I’m glad your staying well. The flu month is upon us. Take care.

By: jeffsher63

jeffsher63 — Thu, 29 Jan 2009 10:47:47 +0000

The unknown is always worse than the known. The tremors aren’t so bad, but I’ve had tremors all of my life, and I guess I’ve adapted. And it’s not like they are all of the time.

As for better than dialysis? I would say so. With everything, there is a trade off. For example, when I was on dialysis, I never had to worry about finding a bathroom when I was out, but now I do. But I’d rather the inconvenience I have now over going to dialysis. It’s all relative.

How’s everything going with you?

By: Kristen

Kristen — Thu, 29 Jan 2009 04:57:45 +0000

Really, tremors are better than dialysis?
Because honestly sometimes I wonder…. Not that dialysis is so great (!!) but having not yet had a transplant I honestly don’t know. I worry about the post-surgery drug side effects alot.

By: jeffsher63

jeffsher63 — Wed, 14 Jan 2009 21:16:11 +0000

Kathy,
Nice to hear from you, and glad to hear you got a transplant, and that everything is working well.

A transplant that lasted 28 years is amazing!

I still have my “natives”; I hope that they will shrink up and whither away soon, as I no longer need them.

I’m used to hand tremors, as I have a neuropathy, and probably benign tremors as well. I haven’t had them in a while, but it’s annoying to get them again. But if that’s the worst I have to deal with, I won’t mind.

I haven’t gotten the night sweats, except when I was sick a few weeks ago; it was most likely from the virus I had.

I’ve had sleep problems for several years, and never addressed them until recently. I’m now on Trazadone 50 mg at bedtime, and after taking it, I’m COMATOSE! At higher doses (150 mg-400 mg), it’s an antidepressant (it’s been around for a long time). My doc offered me some others that could possibly be addictive, so I chose the Trazadone, and am glad I did.

My pulse is usually in the 70′s-80′s, so I don’t have that problem.

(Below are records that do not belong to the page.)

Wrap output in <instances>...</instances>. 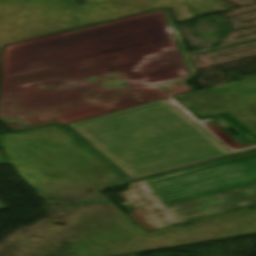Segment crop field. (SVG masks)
I'll return each mask as SVG.
<instances>
[{"label": "crop field", "mask_w": 256, "mask_h": 256, "mask_svg": "<svg viewBox=\"0 0 256 256\" xmlns=\"http://www.w3.org/2000/svg\"><path fill=\"white\" fill-rule=\"evenodd\" d=\"M161 101L169 108L140 115V117L166 139L198 132L191 126L196 123L189 119L179 108L173 107L167 102V99Z\"/></svg>", "instance_id": "3"}, {"label": "crop field", "mask_w": 256, "mask_h": 256, "mask_svg": "<svg viewBox=\"0 0 256 256\" xmlns=\"http://www.w3.org/2000/svg\"><path fill=\"white\" fill-rule=\"evenodd\" d=\"M147 231L256 203V151L131 184L118 194Z\"/></svg>", "instance_id": "1"}, {"label": "crop field", "mask_w": 256, "mask_h": 256, "mask_svg": "<svg viewBox=\"0 0 256 256\" xmlns=\"http://www.w3.org/2000/svg\"><path fill=\"white\" fill-rule=\"evenodd\" d=\"M163 108L158 101L69 126L133 179L231 155L199 125L168 140L183 155L138 117Z\"/></svg>", "instance_id": "2"}]
</instances>
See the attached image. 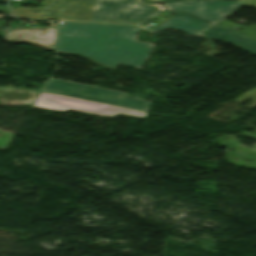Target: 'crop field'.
Masks as SVG:
<instances>
[{"label": "crop field", "instance_id": "8a807250", "mask_svg": "<svg viewBox=\"0 0 256 256\" xmlns=\"http://www.w3.org/2000/svg\"><path fill=\"white\" fill-rule=\"evenodd\" d=\"M58 27L56 53L85 57L109 68L118 63L140 68L153 47L134 40L140 30L134 26L64 22Z\"/></svg>", "mask_w": 256, "mask_h": 256}, {"label": "crop field", "instance_id": "ac0d7876", "mask_svg": "<svg viewBox=\"0 0 256 256\" xmlns=\"http://www.w3.org/2000/svg\"><path fill=\"white\" fill-rule=\"evenodd\" d=\"M163 11L161 4L143 0H97L88 21L140 25Z\"/></svg>", "mask_w": 256, "mask_h": 256}, {"label": "crop field", "instance_id": "d1516ede", "mask_svg": "<svg viewBox=\"0 0 256 256\" xmlns=\"http://www.w3.org/2000/svg\"><path fill=\"white\" fill-rule=\"evenodd\" d=\"M240 5H252L256 7V0H241Z\"/></svg>", "mask_w": 256, "mask_h": 256}, {"label": "crop field", "instance_id": "28ad6ade", "mask_svg": "<svg viewBox=\"0 0 256 256\" xmlns=\"http://www.w3.org/2000/svg\"><path fill=\"white\" fill-rule=\"evenodd\" d=\"M240 33L256 39V24L245 26Z\"/></svg>", "mask_w": 256, "mask_h": 256}, {"label": "crop field", "instance_id": "f4fd0767", "mask_svg": "<svg viewBox=\"0 0 256 256\" xmlns=\"http://www.w3.org/2000/svg\"><path fill=\"white\" fill-rule=\"evenodd\" d=\"M35 107L64 111L68 109L82 111L98 116L110 117L117 113L145 117L147 113L124 109L77 98L61 96L42 92L37 100Z\"/></svg>", "mask_w": 256, "mask_h": 256}, {"label": "crop field", "instance_id": "5a996713", "mask_svg": "<svg viewBox=\"0 0 256 256\" xmlns=\"http://www.w3.org/2000/svg\"><path fill=\"white\" fill-rule=\"evenodd\" d=\"M211 24L205 23L204 21L193 18L189 15H176L167 21L163 22L159 26L155 27L151 31H158L162 28H172L176 30H180L189 35H194L207 28Z\"/></svg>", "mask_w": 256, "mask_h": 256}, {"label": "crop field", "instance_id": "3316defc", "mask_svg": "<svg viewBox=\"0 0 256 256\" xmlns=\"http://www.w3.org/2000/svg\"><path fill=\"white\" fill-rule=\"evenodd\" d=\"M39 91L0 88V105L32 106Z\"/></svg>", "mask_w": 256, "mask_h": 256}, {"label": "crop field", "instance_id": "dd49c442", "mask_svg": "<svg viewBox=\"0 0 256 256\" xmlns=\"http://www.w3.org/2000/svg\"><path fill=\"white\" fill-rule=\"evenodd\" d=\"M239 1H196V2H168L164 5L175 13H188L210 23H215L237 8Z\"/></svg>", "mask_w": 256, "mask_h": 256}, {"label": "crop field", "instance_id": "e52e79f7", "mask_svg": "<svg viewBox=\"0 0 256 256\" xmlns=\"http://www.w3.org/2000/svg\"><path fill=\"white\" fill-rule=\"evenodd\" d=\"M56 28L9 29L4 38L12 43L33 44L54 51Z\"/></svg>", "mask_w": 256, "mask_h": 256}, {"label": "crop field", "instance_id": "22f410ed", "mask_svg": "<svg viewBox=\"0 0 256 256\" xmlns=\"http://www.w3.org/2000/svg\"><path fill=\"white\" fill-rule=\"evenodd\" d=\"M149 1H157V0H149Z\"/></svg>", "mask_w": 256, "mask_h": 256}, {"label": "crop field", "instance_id": "412701ff", "mask_svg": "<svg viewBox=\"0 0 256 256\" xmlns=\"http://www.w3.org/2000/svg\"><path fill=\"white\" fill-rule=\"evenodd\" d=\"M96 0H43V8H12L15 16L60 20L87 21ZM38 11L39 14L33 13Z\"/></svg>", "mask_w": 256, "mask_h": 256}, {"label": "crop field", "instance_id": "d8731c3e", "mask_svg": "<svg viewBox=\"0 0 256 256\" xmlns=\"http://www.w3.org/2000/svg\"><path fill=\"white\" fill-rule=\"evenodd\" d=\"M199 36L228 42L256 55V41L236 33L235 30L215 25L199 34Z\"/></svg>", "mask_w": 256, "mask_h": 256}, {"label": "crop field", "instance_id": "34b2d1b8", "mask_svg": "<svg viewBox=\"0 0 256 256\" xmlns=\"http://www.w3.org/2000/svg\"><path fill=\"white\" fill-rule=\"evenodd\" d=\"M45 91L61 93L96 101H102L127 107H132L141 110H148L149 102L134 99L127 96L125 93L84 86L66 81L50 79Z\"/></svg>", "mask_w": 256, "mask_h": 256}]
</instances>
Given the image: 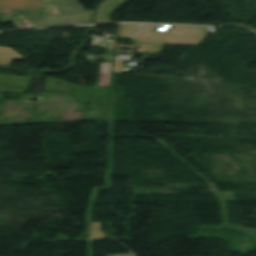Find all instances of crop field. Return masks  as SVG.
<instances>
[{"instance_id": "obj_5", "label": "crop field", "mask_w": 256, "mask_h": 256, "mask_svg": "<svg viewBox=\"0 0 256 256\" xmlns=\"http://www.w3.org/2000/svg\"><path fill=\"white\" fill-rule=\"evenodd\" d=\"M129 0H105L100 4L94 23L110 22L112 12Z\"/></svg>"}, {"instance_id": "obj_4", "label": "crop field", "mask_w": 256, "mask_h": 256, "mask_svg": "<svg viewBox=\"0 0 256 256\" xmlns=\"http://www.w3.org/2000/svg\"><path fill=\"white\" fill-rule=\"evenodd\" d=\"M32 78L0 75V91L25 93Z\"/></svg>"}, {"instance_id": "obj_2", "label": "crop field", "mask_w": 256, "mask_h": 256, "mask_svg": "<svg viewBox=\"0 0 256 256\" xmlns=\"http://www.w3.org/2000/svg\"><path fill=\"white\" fill-rule=\"evenodd\" d=\"M156 25H143L136 41L138 43L197 46L205 41L208 27L171 26L170 31H153Z\"/></svg>"}, {"instance_id": "obj_6", "label": "crop field", "mask_w": 256, "mask_h": 256, "mask_svg": "<svg viewBox=\"0 0 256 256\" xmlns=\"http://www.w3.org/2000/svg\"><path fill=\"white\" fill-rule=\"evenodd\" d=\"M140 25L119 24L117 35L134 39Z\"/></svg>"}, {"instance_id": "obj_1", "label": "crop field", "mask_w": 256, "mask_h": 256, "mask_svg": "<svg viewBox=\"0 0 256 256\" xmlns=\"http://www.w3.org/2000/svg\"><path fill=\"white\" fill-rule=\"evenodd\" d=\"M45 10L8 14L22 15L36 28L57 27L91 23L94 10L85 11L76 0H43ZM56 5L64 13L50 15Z\"/></svg>"}, {"instance_id": "obj_8", "label": "crop field", "mask_w": 256, "mask_h": 256, "mask_svg": "<svg viewBox=\"0 0 256 256\" xmlns=\"http://www.w3.org/2000/svg\"><path fill=\"white\" fill-rule=\"evenodd\" d=\"M13 22L14 25L18 28V29H24L23 25L21 24V22L19 21V19L17 18H11V17H1L0 16V23L1 24H6V23H11Z\"/></svg>"}, {"instance_id": "obj_9", "label": "crop field", "mask_w": 256, "mask_h": 256, "mask_svg": "<svg viewBox=\"0 0 256 256\" xmlns=\"http://www.w3.org/2000/svg\"><path fill=\"white\" fill-rule=\"evenodd\" d=\"M112 256H131V254H124V255H112Z\"/></svg>"}, {"instance_id": "obj_3", "label": "crop field", "mask_w": 256, "mask_h": 256, "mask_svg": "<svg viewBox=\"0 0 256 256\" xmlns=\"http://www.w3.org/2000/svg\"><path fill=\"white\" fill-rule=\"evenodd\" d=\"M44 9L42 0H0V14Z\"/></svg>"}, {"instance_id": "obj_7", "label": "crop field", "mask_w": 256, "mask_h": 256, "mask_svg": "<svg viewBox=\"0 0 256 256\" xmlns=\"http://www.w3.org/2000/svg\"><path fill=\"white\" fill-rule=\"evenodd\" d=\"M101 223H90V239L105 238V233L100 232Z\"/></svg>"}]
</instances>
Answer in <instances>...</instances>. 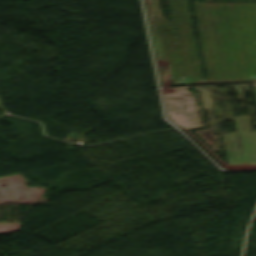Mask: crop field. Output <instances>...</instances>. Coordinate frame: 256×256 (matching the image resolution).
I'll return each mask as SVG.
<instances>
[{"mask_svg": "<svg viewBox=\"0 0 256 256\" xmlns=\"http://www.w3.org/2000/svg\"><path fill=\"white\" fill-rule=\"evenodd\" d=\"M147 1L151 31L156 52L158 68L162 82V95L164 98L168 118L211 157H213L224 168L230 170H247L256 169V165H228L208 146L199 140L188 129L200 127L199 119L194 102L193 92L181 87H168L172 83L170 66L168 62L160 60L156 33L152 21L149 0ZM196 2H256V0H196Z\"/></svg>", "mask_w": 256, "mask_h": 256, "instance_id": "8a807250", "label": "crop field"}]
</instances>
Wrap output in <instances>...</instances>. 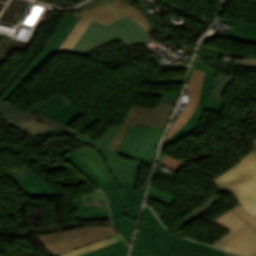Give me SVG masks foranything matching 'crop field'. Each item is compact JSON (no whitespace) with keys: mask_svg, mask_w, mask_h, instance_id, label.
Listing matches in <instances>:
<instances>
[{"mask_svg":"<svg viewBox=\"0 0 256 256\" xmlns=\"http://www.w3.org/2000/svg\"><path fill=\"white\" fill-rule=\"evenodd\" d=\"M117 38L126 46L153 41L138 24L126 16L107 26L91 20L69 53L86 55Z\"/></svg>","mask_w":256,"mask_h":256,"instance_id":"crop-field-1","label":"crop field"},{"mask_svg":"<svg viewBox=\"0 0 256 256\" xmlns=\"http://www.w3.org/2000/svg\"><path fill=\"white\" fill-rule=\"evenodd\" d=\"M222 193L235 195L243 207L256 214V148L237 165L213 180ZM252 214V215H253ZM253 215V216H254Z\"/></svg>","mask_w":256,"mask_h":256,"instance_id":"crop-field-2","label":"crop field"},{"mask_svg":"<svg viewBox=\"0 0 256 256\" xmlns=\"http://www.w3.org/2000/svg\"><path fill=\"white\" fill-rule=\"evenodd\" d=\"M117 235L114 227H80L62 232L36 235L41 245L54 256L74 250L92 242Z\"/></svg>","mask_w":256,"mask_h":256,"instance_id":"crop-field-3","label":"crop field"},{"mask_svg":"<svg viewBox=\"0 0 256 256\" xmlns=\"http://www.w3.org/2000/svg\"><path fill=\"white\" fill-rule=\"evenodd\" d=\"M163 130L128 126L119 153L152 165L157 143Z\"/></svg>","mask_w":256,"mask_h":256,"instance_id":"crop-field-4","label":"crop field"},{"mask_svg":"<svg viewBox=\"0 0 256 256\" xmlns=\"http://www.w3.org/2000/svg\"><path fill=\"white\" fill-rule=\"evenodd\" d=\"M63 159L96 186L114 180L102 155L88 146L70 152Z\"/></svg>","mask_w":256,"mask_h":256,"instance_id":"crop-field-5","label":"crop field"},{"mask_svg":"<svg viewBox=\"0 0 256 256\" xmlns=\"http://www.w3.org/2000/svg\"><path fill=\"white\" fill-rule=\"evenodd\" d=\"M193 67L198 70L206 71L203 88L201 93V98L198 104V107L193 114L191 120L176 134H174L164 145L163 147L193 133L195 130L199 128L198 120L203 115L206 110L213 111V112H220L223 107V101L219 100H211L214 83L217 74L214 73L212 70L204 66L198 60L195 59Z\"/></svg>","mask_w":256,"mask_h":256,"instance_id":"crop-field-6","label":"crop field"},{"mask_svg":"<svg viewBox=\"0 0 256 256\" xmlns=\"http://www.w3.org/2000/svg\"><path fill=\"white\" fill-rule=\"evenodd\" d=\"M81 145H88L97 149L105 158L107 165L116 180L130 181L135 189L141 164L136 161H127L115 154L100 143L83 136L78 132H71Z\"/></svg>","mask_w":256,"mask_h":256,"instance_id":"crop-field-7","label":"crop field"},{"mask_svg":"<svg viewBox=\"0 0 256 256\" xmlns=\"http://www.w3.org/2000/svg\"><path fill=\"white\" fill-rule=\"evenodd\" d=\"M0 116L14 128L20 129L30 136H64L63 132L57 131L43 123L38 122L29 114L22 112L6 102H0ZM10 125V126H11Z\"/></svg>","mask_w":256,"mask_h":256,"instance_id":"crop-field-8","label":"crop field"},{"mask_svg":"<svg viewBox=\"0 0 256 256\" xmlns=\"http://www.w3.org/2000/svg\"><path fill=\"white\" fill-rule=\"evenodd\" d=\"M171 114L170 112L132 106L123 123L124 126L108 147L119 152L127 125L165 128Z\"/></svg>","mask_w":256,"mask_h":256,"instance_id":"crop-field-9","label":"crop field"},{"mask_svg":"<svg viewBox=\"0 0 256 256\" xmlns=\"http://www.w3.org/2000/svg\"><path fill=\"white\" fill-rule=\"evenodd\" d=\"M166 234L176 242L183 239L179 235L164 228L154 213L148 207H145L142 223L133 248V256H144L151 251L146 247Z\"/></svg>","mask_w":256,"mask_h":256,"instance_id":"crop-field-10","label":"crop field"},{"mask_svg":"<svg viewBox=\"0 0 256 256\" xmlns=\"http://www.w3.org/2000/svg\"><path fill=\"white\" fill-rule=\"evenodd\" d=\"M241 256H256V232L245 223L212 244Z\"/></svg>","mask_w":256,"mask_h":256,"instance_id":"crop-field-11","label":"crop field"},{"mask_svg":"<svg viewBox=\"0 0 256 256\" xmlns=\"http://www.w3.org/2000/svg\"><path fill=\"white\" fill-rule=\"evenodd\" d=\"M30 110L64 126H68L81 114V110L64 98L60 93L53 95Z\"/></svg>","mask_w":256,"mask_h":256,"instance_id":"crop-field-12","label":"crop field"},{"mask_svg":"<svg viewBox=\"0 0 256 256\" xmlns=\"http://www.w3.org/2000/svg\"><path fill=\"white\" fill-rule=\"evenodd\" d=\"M31 200L58 194L41 176L36 175L27 165L7 174Z\"/></svg>","mask_w":256,"mask_h":256,"instance_id":"crop-field-13","label":"crop field"},{"mask_svg":"<svg viewBox=\"0 0 256 256\" xmlns=\"http://www.w3.org/2000/svg\"><path fill=\"white\" fill-rule=\"evenodd\" d=\"M76 15L82 16L76 26L72 29L70 35L67 39L62 43L60 48L57 50L58 52H69L76 40L79 38L85 27L88 25L91 19L98 21L104 25L124 16L123 14L114 11L104 5L80 12Z\"/></svg>","mask_w":256,"mask_h":256,"instance_id":"crop-field-14","label":"crop field"},{"mask_svg":"<svg viewBox=\"0 0 256 256\" xmlns=\"http://www.w3.org/2000/svg\"><path fill=\"white\" fill-rule=\"evenodd\" d=\"M204 73L205 72L203 71H198L194 68L192 69L191 76L189 79L190 96L188 103L183 112L181 113V115L170 128L164 140V143L190 120L199 101Z\"/></svg>","mask_w":256,"mask_h":256,"instance_id":"crop-field-15","label":"crop field"},{"mask_svg":"<svg viewBox=\"0 0 256 256\" xmlns=\"http://www.w3.org/2000/svg\"><path fill=\"white\" fill-rule=\"evenodd\" d=\"M218 21L226 23L229 26H232V28L229 29L225 34L214 32L210 38L205 36V38L201 43L202 45L215 36H220V37H225V38H230L234 40L256 44V25L255 24L230 20L222 17H220Z\"/></svg>","mask_w":256,"mask_h":256,"instance_id":"crop-field-16","label":"crop field"},{"mask_svg":"<svg viewBox=\"0 0 256 256\" xmlns=\"http://www.w3.org/2000/svg\"><path fill=\"white\" fill-rule=\"evenodd\" d=\"M98 188H100L108 197L112 221H115L124 216V205L122 202L121 191L118 183L114 180L98 186Z\"/></svg>","mask_w":256,"mask_h":256,"instance_id":"crop-field-17","label":"crop field"},{"mask_svg":"<svg viewBox=\"0 0 256 256\" xmlns=\"http://www.w3.org/2000/svg\"><path fill=\"white\" fill-rule=\"evenodd\" d=\"M123 195L126 216L129 218H137L141 205L143 194L135 191L130 182L118 181Z\"/></svg>","mask_w":256,"mask_h":256,"instance_id":"crop-field-18","label":"crop field"},{"mask_svg":"<svg viewBox=\"0 0 256 256\" xmlns=\"http://www.w3.org/2000/svg\"><path fill=\"white\" fill-rule=\"evenodd\" d=\"M152 251L156 252L155 256H176L188 249L178 245L167 235L155 241L149 247Z\"/></svg>","mask_w":256,"mask_h":256,"instance_id":"crop-field-19","label":"crop field"},{"mask_svg":"<svg viewBox=\"0 0 256 256\" xmlns=\"http://www.w3.org/2000/svg\"><path fill=\"white\" fill-rule=\"evenodd\" d=\"M105 4L134 18L137 22H139L144 27L147 33L154 30L150 25V23L145 18V16H143L136 8L132 7L130 4H127L122 0H114Z\"/></svg>","mask_w":256,"mask_h":256,"instance_id":"crop-field-20","label":"crop field"},{"mask_svg":"<svg viewBox=\"0 0 256 256\" xmlns=\"http://www.w3.org/2000/svg\"><path fill=\"white\" fill-rule=\"evenodd\" d=\"M181 245L189 248L190 250L179 256H224L227 252L220 251L205 245L191 242L187 239L180 241Z\"/></svg>","mask_w":256,"mask_h":256,"instance_id":"crop-field-21","label":"crop field"},{"mask_svg":"<svg viewBox=\"0 0 256 256\" xmlns=\"http://www.w3.org/2000/svg\"><path fill=\"white\" fill-rule=\"evenodd\" d=\"M240 206L239 204L231 208L230 210L226 211L223 213L221 216L216 218L212 223L228 230L231 231L237 226L241 225L244 223L239 217H237L231 210Z\"/></svg>","mask_w":256,"mask_h":256,"instance_id":"crop-field-22","label":"crop field"},{"mask_svg":"<svg viewBox=\"0 0 256 256\" xmlns=\"http://www.w3.org/2000/svg\"><path fill=\"white\" fill-rule=\"evenodd\" d=\"M221 197L217 195H213L210 197L207 201H205L201 206H199L196 210L191 212L189 215L184 217L182 220H180L178 223L180 225L186 226L190 222H192L197 217L201 216L203 213H205L209 208H211L215 203H217Z\"/></svg>","mask_w":256,"mask_h":256,"instance_id":"crop-field-23","label":"crop field"},{"mask_svg":"<svg viewBox=\"0 0 256 256\" xmlns=\"http://www.w3.org/2000/svg\"><path fill=\"white\" fill-rule=\"evenodd\" d=\"M118 240H121L119 235L114 236V237H110L108 239L101 240L99 242L93 243V244L85 246V247H81L77 250H74V251L59 255V256H78V255H82V254H85V253L92 252V251H94L98 248H101V247H103L107 244L113 243V242L118 241Z\"/></svg>","mask_w":256,"mask_h":256,"instance_id":"crop-field-24","label":"crop field"},{"mask_svg":"<svg viewBox=\"0 0 256 256\" xmlns=\"http://www.w3.org/2000/svg\"><path fill=\"white\" fill-rule=\"evenodd\" d=\"M135 221L133 219H129L126 216L113 222L115 228L120 233V235L123 237V239L129 244L130 238L133 232V228L135 225Z\"/></svg>","mask_w":256,"mask_h":256,"instance_id":"crop-field-25","label":"crop field"},{"mask_svg":"<svg viewBox=\"0 0 256 256\" xmlns=\"http://www.w3.org/2000/svg\"><path fill=\"white\" fill-rule=\"evenodd\" d=\"M76 220L79 221H98L110 219L109 210L95 211L85 213L84 209H78V213L75 214Z\"/></svg>","mask_w":256,"mask_h":256,"instance_id":"crop-field-26","label":"crop field"},{"mask_svg":"<svg viewBox=\"0 0 256 256\" xmlns=\"http://www.w3.org/2000/svg\"><path fill=\"white\" fill-rule=\"evenodd\" d=\"M158 164H160L164 167H167L175 172H178L179 170H181L183 167H185L187 165L183 162L177 161V160L167 157L163 154H160Z\"/></svg>","mask_w":256,"mask_h":256,"instance_id":"crop-field-27","label":"crop field"},{"mask_svg":"<svg viewBox=\"0 0 256 256\" xmlns=\"http://www.w3.org/2000/svg\"><path fill=\"white\" fill-rule=\"evenodd\" d=\"M149 198L155 199L157 201L163 202L169 206H171L172 202L174 201V197L154 188L151 187L150 193L148 195Z\"/></svg>","mask_w":256,"mask_h":256,"instance_id":"crop-field-28","label":"crop field"},{"mask_svg":"<svg viewBox=\"0 0 256 256\" xmlns=\"http://www.w3.org/2000/svg\"><path fill=\"white\" fill-rule=\"evenodd\" d=\"M126 246H128V245L123 240H121V241H118L116 243L107 245V246H105L101 249H98V250H96L92 253L85 254V255H82V256H100V255L109 253L111 251H114V250H117V249H120V248H123V247H126Z\"/></svg>","mask_w":256,"mask_h":256,"instance_id":"crop-field-29","label":"crop field"},{"mask_svg":"<svg viewBox=\"0 0 256 256\" xmlns=\"http://www.w3.org/2000/svg\"><path fill=\"white\" fill-rule=\"evenodd\" d=\"M240 218H242L247 224H249L253 229L256 230V215L253 216L249 211H247L242 206L232 210Z\"/></svg>","mask_w":256,"mask_h":256,"instance_id":"crop-field-30","label":"crop field"},{"mask_svg":"<svg viewBox=\"0 0 256 256\" xmlns=\"http://www.w3.org/2000/svg\"><path fill=\"white\" fill-rule=\"evenodd\" d=\"M122 126L116 127V126H110L105 132H103L97 140L101 142L102 144L109 145V143L112 141V139L115 137V135L118 133V131L121 129Z\"/></svg>","mask_w":256,"mask_h":256,"instance_id":"crop-field-31","label":"crop field"},{"mask_svg":"<svg viewBox=\"0 0 256 256\" xmlns=\"http://www.w3.org/2000/svg\"><path fill=\"white\" fill-rule=\"evenodd\" d=\"M233 64L256 66V58H248V59L234 58Z\"/></svg>","mask_w":256,"mask_h":256,"instance_id":"crop-field-32","label":"crop field"},{"mask_svg":"<svg viewBox=\"0 0 256 256\" xmlns=\"http://www.w3.org/2000/svg\"><path fill=\"white\" fill-rule=\"evenodd\" d=\"M68 168H69V167H67L66 165H64L63 163H61V164H58V165H54V166L45 168L44 170H45L47 173H50V172L59 171V170H64V169H68Z\"/></svg>","mask_w":256,"mask_h":256,"instance_id":"crop-field-33","label":"crop field"},{"mask_svg":"<svg viewBox=\"0 0 256 256\" xmlns=\"http://www.w3.org/2000/svg\"><path fill=\"white\" fill-rule=\"evenodd\" d=\"M127 250H128V247H126L124 249H120V250L114 251L112 253H109V254H106V255H103V256H125Z\"/></svg>","mask_w":256,"mask_h":256,"instance_id":"crop-field-34","label":"crop field"},{"mask_svg":"<svg viewBox=\"0 0 256 256\" xmlns=\"http://www.w3.org/2000/svg\"><path fill=\"white\" fill-rule=\"evenodd\" d=\"M153 13H155V12H153ZM153 13H151V14H153ZM156 21V20H155ZM158 23V22H157ZM160 26V25H159ZM163 32H164V30H163ZM164 34L167 36V37H169L168 35H167V33H165L164 32ZM169 39V38H168ZM171 40V39H170ZM172 41V40H171ZM172 42H174V41H172ZM176 45H178L179 47H181L183 50H185L188 54H190L189 53V49H190V47L189 46H187V44H183V43H181V44H178L177 42H174ZM191 55V54H190Z\"/></svg>","mask_w":256,"mask_h":256,"instance_id":"crop-field-35","label":"crop field"},{"mask_svg":"<svg viewBox=\"0 0 256 256\" xmlns=\"http://www.w3.org/2000/svg\"><path fill=\"white\" fill-rule=\"evenodd\" d=\"M72 202L75 208H83L80 198H72Z\"/></svg>","mask_w":256,"mask_h":256,"instance_id":"crop-field-36","label":"crop field"},{"mask_svg":"<svg viewBox=\"0 0 256 256\" xmlns=\"http://www.w3.org/2000/svg\"><path fill=\"white\" fill-rule=\"evenodd\" d=\"M135 4H137L139 7H141L142 9L149 6L147 3H145L143 0H138V1H135L133 2Z\"/></svg>","mask_w":256,"mask_h":256,"instance_id":"crop-field-37","label":"crop field"},{"mask_svg":"<svg viewBox=\"0 0 256 256\" xmlns=\"http://www.w3.org/2000/svg\"><path fill=\"white\" fill-rule=\"evenodd\" d=\"M161 103L175 106L176 101H174V100L162 99Z\"/></svg>","mask_w":256,"mask_h":256,"instance_id":"crop-field-38","label":"crop field"},{"mask_svg":"<svg viewBox=\"0 0 256 256\" xmlns=\"http://www.w3.org/2000/svg\"><path fill=\"white\" fill-rule=\"evenodd\" d=\"M250 144L254 145L256 147V139L252 140L251 142H249Z\"/></svg>","mask_w":256,"mask_h":256,"instance_id":"crop-field-39","label":"crop field"},{"mask_svg":"<svg viewBox=\"0 0 256 256\" xmlns=\"http://www.w3.org/2000/svg\"><path fill=\"white\" fill-rule=\"evenodd\" d=\"M156 253H154V252H149L147 255H145V256H153V255H155Z\"/></svg>","mask_w":256,"mask_h":256,"instance_id":"crop-field-40","label":"crop field"},{"mask_svg":"<svg viewBox=\"0 0 256 256\" xmlns=\"http://www.w3.org/2000/svg\"><path fill=\"white\" fill-rule=\"evenodd\" d=\"M226 256H234V255L228 253Z\"/></svg>","mask_w":256,"mask_h":256,"instance_id":"crop-field-41","label":"crop field"}]
</instances>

No problem with the CellCept, but I’m only on 500 mg twice a day.

Keep in touch.

Jeff

By: Kathy

Kathy — Tue, 13 Jan 2009 22:16:24 +0000

Hi Jeff, I just want to thank you for sharing your journey with others. I have know I had pkd for 20 years and knew my day had come to get a transplant this fall. My mother has had her kidney from her sister for 28 years. she was a perfect match. she is 70 and doing well as expected . lots of drug tradeoffs along the years.Like her,I had my transplant at Univ of Chicago. I had two people tested my brother and my husband and unbelivably my husband was a better match, 5 out of 6. My kidneys needed to come out, so we planned on taking them out and putting my husbands in all at the same time. They were each about 8 lbs. and my new kidney only under 1lb. I have a waist again. It was a 8 hour surgery. It was alot harder than I thought but know that it has been 7 weeks, I’m glad there out. I am taking prograf 7mg morning and night and myfortic. I tried the cellcept for 4 weeks and suffered gi problems. the myfortic helped that thankfully. I also take 10 mg of prednisone twice a day, eventually none is the goal. And of course all the others that i will be done with in a couple of months except for the lopressors and baby asprin. I also have the hand tremors. I wanted to know if you experience night swets and waking up a night not being able to sleep. I also have a fast pulse of 90 -100 quite often. I just figure the meds. Any way, I just wanted to say thank you for your story and I’m glad your doing well. And Hopefully in our time there is a PKD cure for our children. Stay well!!!